══ RECORDS SUPPLIED
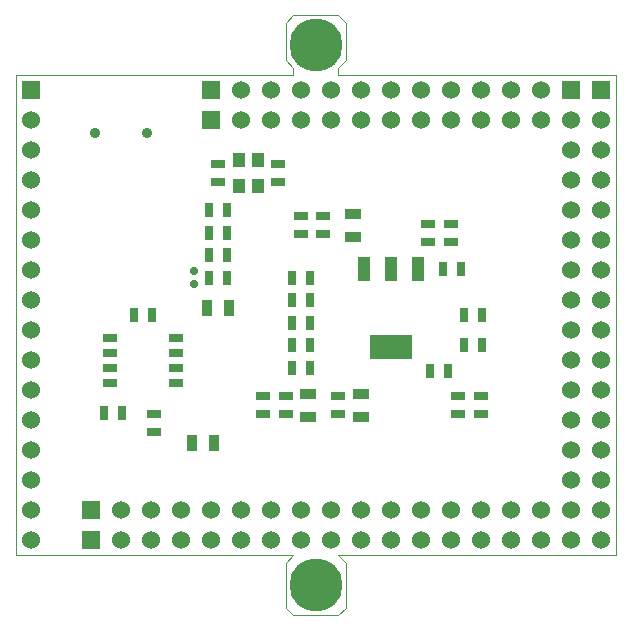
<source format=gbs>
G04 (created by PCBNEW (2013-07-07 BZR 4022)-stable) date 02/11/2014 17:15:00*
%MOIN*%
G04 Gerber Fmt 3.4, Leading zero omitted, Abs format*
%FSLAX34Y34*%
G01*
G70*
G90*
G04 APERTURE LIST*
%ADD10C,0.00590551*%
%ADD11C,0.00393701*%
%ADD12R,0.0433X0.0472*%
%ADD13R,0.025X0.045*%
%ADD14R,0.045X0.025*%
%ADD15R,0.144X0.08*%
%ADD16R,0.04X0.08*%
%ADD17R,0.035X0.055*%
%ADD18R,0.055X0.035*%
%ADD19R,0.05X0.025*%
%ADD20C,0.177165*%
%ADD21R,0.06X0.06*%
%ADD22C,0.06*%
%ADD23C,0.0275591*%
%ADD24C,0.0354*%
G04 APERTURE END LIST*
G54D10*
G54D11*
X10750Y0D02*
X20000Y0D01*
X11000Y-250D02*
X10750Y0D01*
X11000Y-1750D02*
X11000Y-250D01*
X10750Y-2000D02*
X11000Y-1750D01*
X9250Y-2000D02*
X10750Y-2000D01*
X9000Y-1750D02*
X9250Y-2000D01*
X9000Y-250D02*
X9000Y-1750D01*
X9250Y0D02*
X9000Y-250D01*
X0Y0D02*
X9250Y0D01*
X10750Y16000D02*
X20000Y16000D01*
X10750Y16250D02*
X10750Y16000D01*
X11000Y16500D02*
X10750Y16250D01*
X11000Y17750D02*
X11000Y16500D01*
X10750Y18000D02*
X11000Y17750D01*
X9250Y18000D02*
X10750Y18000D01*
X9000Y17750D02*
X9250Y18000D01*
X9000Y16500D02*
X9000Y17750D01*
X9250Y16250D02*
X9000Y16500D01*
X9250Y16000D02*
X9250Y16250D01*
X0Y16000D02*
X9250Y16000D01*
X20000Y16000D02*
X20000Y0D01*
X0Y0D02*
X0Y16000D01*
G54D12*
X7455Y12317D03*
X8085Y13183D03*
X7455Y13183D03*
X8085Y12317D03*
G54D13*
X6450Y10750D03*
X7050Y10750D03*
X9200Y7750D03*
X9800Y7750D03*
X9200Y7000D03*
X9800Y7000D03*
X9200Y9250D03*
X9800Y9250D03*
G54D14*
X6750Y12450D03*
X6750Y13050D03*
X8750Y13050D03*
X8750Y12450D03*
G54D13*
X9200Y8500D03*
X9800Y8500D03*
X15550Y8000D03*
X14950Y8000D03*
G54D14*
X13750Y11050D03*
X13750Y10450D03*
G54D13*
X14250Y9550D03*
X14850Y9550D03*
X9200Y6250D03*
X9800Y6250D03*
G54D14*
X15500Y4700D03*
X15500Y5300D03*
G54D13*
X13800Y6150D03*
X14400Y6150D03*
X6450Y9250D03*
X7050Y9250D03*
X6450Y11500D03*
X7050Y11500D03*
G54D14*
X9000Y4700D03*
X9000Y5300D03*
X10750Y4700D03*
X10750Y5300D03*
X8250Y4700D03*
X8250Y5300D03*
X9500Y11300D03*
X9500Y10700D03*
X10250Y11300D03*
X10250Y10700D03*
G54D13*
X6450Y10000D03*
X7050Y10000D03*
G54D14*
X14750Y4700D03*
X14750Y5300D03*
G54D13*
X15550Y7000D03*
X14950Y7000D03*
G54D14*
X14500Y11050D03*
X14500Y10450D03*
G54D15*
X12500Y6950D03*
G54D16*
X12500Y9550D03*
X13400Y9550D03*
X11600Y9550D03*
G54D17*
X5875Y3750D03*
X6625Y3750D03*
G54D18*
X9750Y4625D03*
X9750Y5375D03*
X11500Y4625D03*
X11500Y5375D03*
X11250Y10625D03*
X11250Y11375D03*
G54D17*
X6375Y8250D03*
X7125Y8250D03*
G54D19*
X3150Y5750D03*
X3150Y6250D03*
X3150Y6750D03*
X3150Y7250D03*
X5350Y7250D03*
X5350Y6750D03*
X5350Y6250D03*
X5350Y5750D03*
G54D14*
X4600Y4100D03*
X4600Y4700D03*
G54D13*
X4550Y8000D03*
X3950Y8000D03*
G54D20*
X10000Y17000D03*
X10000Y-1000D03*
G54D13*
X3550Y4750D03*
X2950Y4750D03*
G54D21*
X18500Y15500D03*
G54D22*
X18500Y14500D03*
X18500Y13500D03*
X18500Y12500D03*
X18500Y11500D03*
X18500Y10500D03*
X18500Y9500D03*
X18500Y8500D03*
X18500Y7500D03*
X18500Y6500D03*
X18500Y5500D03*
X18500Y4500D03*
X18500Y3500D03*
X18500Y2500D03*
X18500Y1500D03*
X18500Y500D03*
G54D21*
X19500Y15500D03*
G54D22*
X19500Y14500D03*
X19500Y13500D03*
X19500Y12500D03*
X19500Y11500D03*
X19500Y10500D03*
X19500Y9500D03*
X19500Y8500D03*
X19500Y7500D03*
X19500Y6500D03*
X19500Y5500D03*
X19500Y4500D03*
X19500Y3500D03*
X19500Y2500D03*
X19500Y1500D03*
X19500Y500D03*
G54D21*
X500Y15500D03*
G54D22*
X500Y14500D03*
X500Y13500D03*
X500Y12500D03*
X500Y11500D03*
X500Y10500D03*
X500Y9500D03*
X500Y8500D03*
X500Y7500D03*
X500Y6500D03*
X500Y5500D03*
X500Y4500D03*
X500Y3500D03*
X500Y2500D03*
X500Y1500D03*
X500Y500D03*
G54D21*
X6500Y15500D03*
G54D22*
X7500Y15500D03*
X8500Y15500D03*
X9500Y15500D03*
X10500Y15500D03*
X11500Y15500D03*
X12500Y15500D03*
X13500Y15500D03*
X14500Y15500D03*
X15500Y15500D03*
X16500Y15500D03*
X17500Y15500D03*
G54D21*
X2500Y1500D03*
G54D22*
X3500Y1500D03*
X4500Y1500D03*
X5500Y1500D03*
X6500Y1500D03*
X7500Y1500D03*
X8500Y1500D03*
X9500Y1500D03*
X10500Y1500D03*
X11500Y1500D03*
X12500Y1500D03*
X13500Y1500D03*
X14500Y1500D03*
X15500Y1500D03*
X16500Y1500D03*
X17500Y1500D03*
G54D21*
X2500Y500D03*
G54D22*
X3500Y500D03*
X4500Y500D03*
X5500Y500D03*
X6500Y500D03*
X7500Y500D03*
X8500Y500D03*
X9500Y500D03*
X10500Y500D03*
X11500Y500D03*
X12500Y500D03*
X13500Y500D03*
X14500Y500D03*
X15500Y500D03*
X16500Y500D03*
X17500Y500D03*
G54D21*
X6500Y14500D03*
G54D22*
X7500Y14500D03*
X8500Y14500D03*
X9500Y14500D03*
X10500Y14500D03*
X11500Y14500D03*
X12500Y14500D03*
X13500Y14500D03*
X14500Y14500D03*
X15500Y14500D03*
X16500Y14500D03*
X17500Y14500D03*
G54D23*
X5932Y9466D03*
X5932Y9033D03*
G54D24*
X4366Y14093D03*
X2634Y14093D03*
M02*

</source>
════
## HOW TO COMPLETE THIS TASK
Retype the full listing exactly; pictures stay out.

## RESPONSE
<source format=gbs>
G04 (created by PCBNEW (2013-07-07 BZR 4022)-stable) date 02/11/2014 17:15:00*
%MOIN*%
G04 Gerber Fmt 3.4, Leading zero omitted, Abs format*
%FSLAX34Y34*%
G01*
G70*
G90*
G04 APERTURE LIST*
%ADD10C,0.00590551*%
%ADD11C,0.00393701*%
%ADD12R,0.0433X0.0472*%
%ADD13R,0.025X0.045*%
%ADD14R,0.045X0.025*%
%ADD15R,0.144X0.08*%
%ADD16R,0.04X0.08*%
%ADD17R,0.035X0.055*%
%ADD18R,0.055X0.035*%
%ADD19R,0.05X0.025*%
%ADD20C,0.177165*%
%ADD21R,0.06X0.06*%
%ADD22C,0.06*%
%ADD23C,0.0275591*%
%ADD24C,0.0354*%
G04 APERTURE END LIST*
G54D10*
G54D11*
X10750Y0D02*
X20000Y0D01*
X11000Y-250D02*
X10750Y0D01*
X11000Y-1750D02*
X11000Y-250D01*
X10750Y-2000D02*
X11000Y-1750D01*
X9250Y-2000D02*
X10750Y-2000D01*
X9000Y-1750D02*
X9250Y-2000D01*
X9000Y-250D02*
X9000Y-1750D01*
X9250Y0D02*
X9000Y-250D01*
X0Y0D02*
X9250Y0D01*
X10750Y16000D02*
X20000Y16000D01*
X10750Y16250D02*
X10750Y16000D01*
X11000Y16500D02*
X10750Y16250D01*
X11000Y17750D02*
X11000Y16500D01*
X10750Y18000D02*
X11000Y17750D01*
X9250Y18000D02*
X10750Y18000D01*
X9000Y17750D02*
X9250Y18000D01*
X9000Y16500D02*
X9000Y17750D01*
X9250Y16250D02*
X9000Y16500D01*
X9250Y16000D02*
X9250Y16250D01*
X0Y16000D02*
X9250Y16000D01*
X20000Y16000D02*
X20000Y0D01*
X0Y0D02*
X0Y16000D01*
G54D12*
X7455Y12317D03*
X8085Y13183D03*
X7455Y13183D03*
X8085Y12317D03*
G54D13*
X6450Y10750D03*
X7050Y10750D03*
X9200Y7750D03*
X9800Y7750D03*
X9200Y7000D03*
X9800Y7000D03*
X9200Y9250D03*
X9800Y9250D03*
G54D14*
X6750Y12450D03*
X6750Y13050D03*
X8750Y13050D03*
X8750Y12450D03*
G54D13*
X9200Y8500D03*
X9800Y8500D03*
X15550Y8000D03*
X14950Y8000D03*
G54D14*
X13750Y11050D03*
X13750Y10450D03*
G54D13*
X14250Y9550D03*
X14850Y9550D03*
X9200Y6250D03*
X9800Y6250D03*
G54D14*
X15500Y4700D03*
X15500Y5300D03*
G54D13*
X13800Y6150D03*
X14400Y6150D03*
X6450Y9250D03*
X7050Y9250D03*
X6450Y11500D03*
X7050Y11500D03*
G54D14*
X9000Y4700D03*
X9000Y5300D03*
X10750Y4700D03*
X10750Y5300D03*
X8250Y4700D03*
X8250Y5300D03*
X9500Y11300D03*
X9500Y10700D03*
X10250Y11300D03*
X10250Y10700D03*
G54D13*
X6450Y10000D03*
X7050Y10000D03*
G54D14*
X14750Y4700D03*
X14750Y5300D03*
G54D13*
X15550Y7000D03*
X14950Y7000D03*
G54D14*
X14500Y11050D03*
X14500Y10450D03*
G54D15*
X12500Y6950D03*
G54D16*
X12500Y9550D03*
X13400Y9550D03*
X11600Y9550D03*
G54D17*
X5875Y3750D03*
X6625Y3750D03*
G54D18*
X9750Y4625D03*
X9750Y5375D03*
X11500Y4625D03*
X11500Y5375D03*
X11250Y10625D03*
X11250Y11375D03*
G54D17*
X6375Y8250D03*
X7125Y8250D03*
G54D19*
X3150Y5750D03*
X3150Y6250D03*
X3150Y6750D03*
X3150Y7250D03*
X5350Y7250D03*
X5350Y6750D03*
X5350Y6250D03*
X5350Y5750D03*
G54D14*
X4600Y4100D03*
X4600Y4700D03*
G54D13*
X4550Y8000D03*
X3950Y8000D03*
G54D20*
X10000Y17000D03*
X10000Y-1000D03*
G54D13*
X3550Y4750D03*
X2950Y4750D03*
G54D21*
X18500Y15500D03*
G54D22*
X18500Y14500D03*
X18500Y13500D03*
X18500Y12500D03*
X18500Y11500D03*
X18500Y10500D03*
X18500Y9500D03*
X18500Y8500D03*
X18500Y7500D03*
X18500Y6500D03*
X18500Y5500D03*
X18500Y4500D03*
X18500Y3500D03*
X18500Y2500D03*
X18500Y1500D03*
X18500Y500D03*
G54D21*
X19500Y15500D03*
G54D22*
X19500Y14500D03*
X19500Y13500D03*
X19500Y12500D03*
X19500Y11500D03*
X19500Y10500D03*
X19500Y9500D03*
X19500Y8500D03*
X19500Y7500D03*
X19500Y6500D03*
X19500Y5500D03*
X19500Y4500D03*
X19500Y3500D03*
X19500Y2500D03*
X19500Y1500D03*
X19500Y500D03*
G54D21*
X500Y15500D03*
G54D22*
X500Y14500D03*
X500Y13500D03*
X500Y12500D03*
X500Y11500D03*
X500Y10500D03*
X500Y9500D03*
X500Y8500D03*
X500Y7500D03*
X500Y6500D03*
X500Y5500D03*
X500Y4500D03*
X500Y3500D03*
X500Y2500D03*
X500Y1500D03*
X500Y500D03*
G54D21*
X6500Y15500D03*
G54D22*
X7500Y15500D03*
X8500Y15500D03*
X9500Y15500D03*
X10500Y15500D03*
X11500Y15500D03*
X12500Y15500D03*
X13500Y15500D03*
X14500Y15500D03*
X15500Y15500D03*
X16500Y15500D03*
X17500Y15500D03*
G54D21*
X2500Y1500D03*
G54D22*
X3500Y1500D03*
X4500Y1500D03*
X5500Y1500D03*
X6500Y1500D03*
X7500Y1500D03*
X8500Y1500D03*
X9500Y1500D03*
X10500Y1500D03*
X11500Y1500D03*
X12500Y1500D03*
X13500Y1500D03*
X14500Y1500D03*
X15500Y1500D03*
X16500Y1500D03*
X17500Y1500D03*
G54D21*
X2500Y500D03*
G54D22*
X3500Y500D03*
X4500Y500D03*
X5500Y500D03*
X6500Y500D03*
X7500Y500D03*
X8500Y500D03*
X9500Y500D03*
X10500Y500D03*
X11500Y500D03*
X12500Y500D03*
X13500Y500D03*
X14500Y500D03*
X15500Y500D03*
X16500Y500D03*
X17500Y500D03*
G54D21*
X6500Y14500D03*
G54D22*
X7500Y14500D03*
X8500Y14500D03*
X9500Y14500D03*
X10500Y14500D03*
X11500Y14500D03*
X12500Y14500D03*
X13500Y14500D03*
X14500Y14500D03*
X15500Y14500D03*
X16500Y14500D03*
X17500Y14500D03*
G54D23*
X5932Y9466D03*
X5932Y9033D03*
G54D24*
X4366Y14093D03*
X2634Y14093D03*
M02*

</source>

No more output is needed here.